1. The initial install of Minknow didn't function right, it wasn't able to call bases and I ended up stuck with a bunch of .raw files. I didn't know what to do with these, as I thought .fast5 files contained the raw data, but apparently there is a file upstream of a fast5. To recover the data from this run, I had to use the recover_reads command line utility as discussed here:

I'm not sure how the initial install got messed up but a complete re-install fixed the problem.

2. The length of my reads was much smaller than expected. Average gDNA fragments were >= 60kb by bioanalyzer but N50 via nanopore was ~4kb. I think this is because I didn't bother using wide bore pipette tips during the library preparation steps but I don't actually know for sure.

3. Epi2meLabs does not install properly, returns several spawn ENONET errors upon trying to launch the software.

• The problem ended up being that I was running conda on my system and the curl command was in anaconda3/bin/curl, which was inaccessible to the software.

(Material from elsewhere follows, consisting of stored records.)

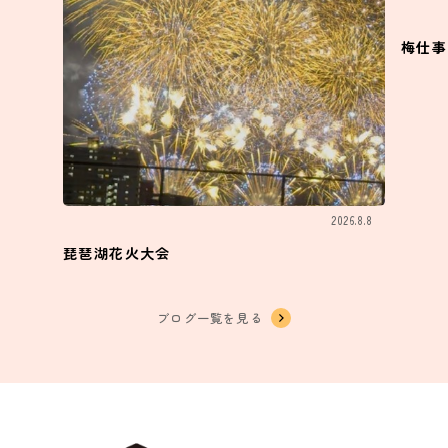
梅仕事
2026.8.8
琵琶湖花火大会
ブログ一覧を見る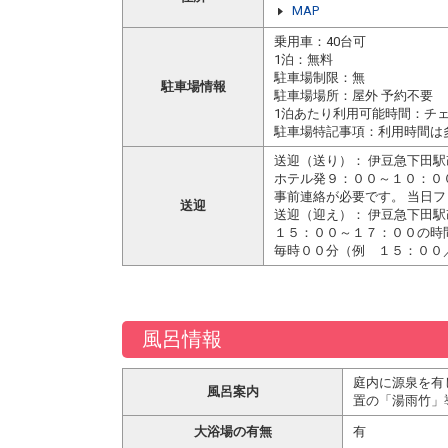
MAP
乗用車：40台可
1泊：無料
駐車場制限：無
駐車場情報
駐車場場所：屋外 予約不要
1泊あたり利用可能時間：チ
駐車場特記事項：利用時間は
送迎（送り）： 伊豆急下田
ホテル発９：００～１０：０
事前連絡が必要です。 当日
送迎
送迎（迎え）： 伊豆急下田
１５：００～１７：００の時
毎時００分（例 １５：００
風呂情報
庭内に源泉を有
風呂案内
置の「湯雨竹」
大浴場の有無
有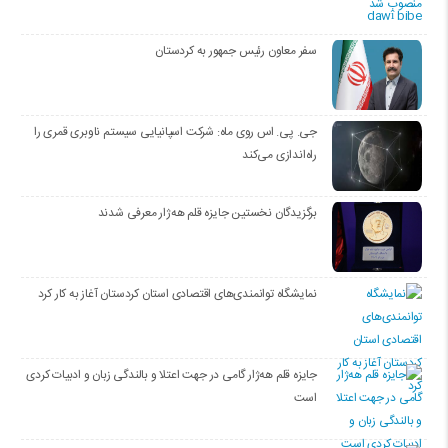
سفر معاون رئیس جمهور به کردستان
جی. پی. اس روی ماه: شرکت اسپانیایی سیستم ناوبری قمری را
راه‌اندازی می‌کند
برگزیدگان نخستین جایزه قلم هه‌ژار معرفی شدند
نمایشگاه توانمندی‌های اقتصادی استان کردستان آغاز به کار کرد
جایزه قلم هه‌ژار گامی در جهت اعتلا و بالندگی زبان و ادبیات کردی
است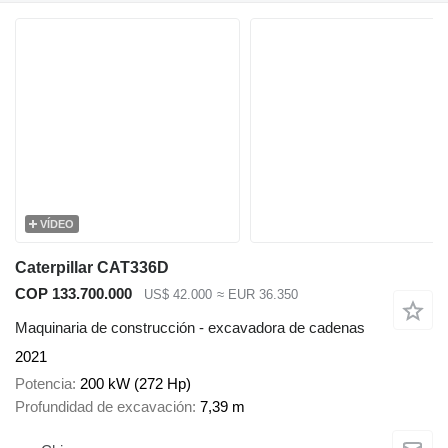
VÍDEO
Caterpillar CAT336D
COP 133.700.000
US$ 42.000
≈ EUR 36.350
Maquinaria de construcción - excavadora de cadenas
2021
Potencia
200 kW (272 Hp)
Profundidad de excavación
7,39 m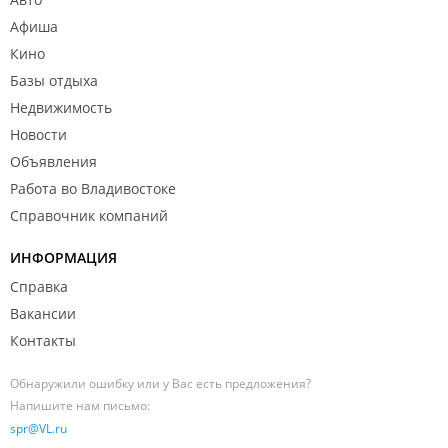
Афиша
Кино
Базы отдыха
Недвижимость
Новости
Объявления
Работа во Владивостоке
Справочник компаний
ИНФОРМАЦИЯ
Справка
Вакансии
Контакты
Обнаружили ошибку или у Вас есть предложения?
Напишите нам письмо:
spr@VL.ru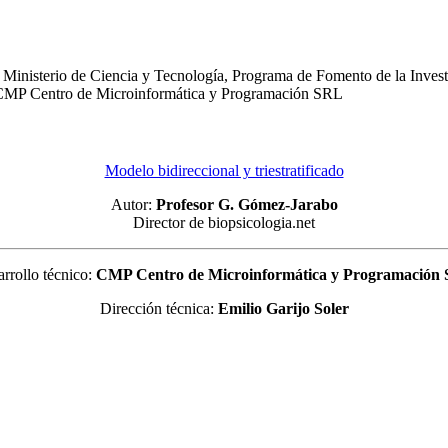
Ministerio de Ciencia y Tecnología, Programa de Fomento de la Investi
o: CMP Centro de Microinformática y Programación SRL
Modelo bidireccional y triestratificado
Autor:
Profesor G. Gómez-Jarabo
Director de biopsicologia.net
rrollo técnico:
CMP Centro de Microinformática y Programación
Dirección técnica:
Emilio Garijo Soler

To get around this, I just needed to install curl in /bin/, which could be done via sudo apt install curl

4. Installing Docker Desktop on my machine didn't work due to a weird dependancy issue.

• The problem here was that Docker Desktop required a package that depends on a specific version of librados2. I fixed this by downgrading librados2, running sudo apt install librados2=15.2.12-0ubuntu0.20.04.1 worked to this end.

5. Epi2meLabs fails running bacterial_genomes workflow because of what seems to be a permissions error:

Command error: touch: cannot touch '.command.trace': Permission denied

• I tried to grant permissions via the command chmod -R 777 epi2melabs/ , but that didn't fix the problem. I am currently in communications with them to try to figure out/ solve whatever is going on here.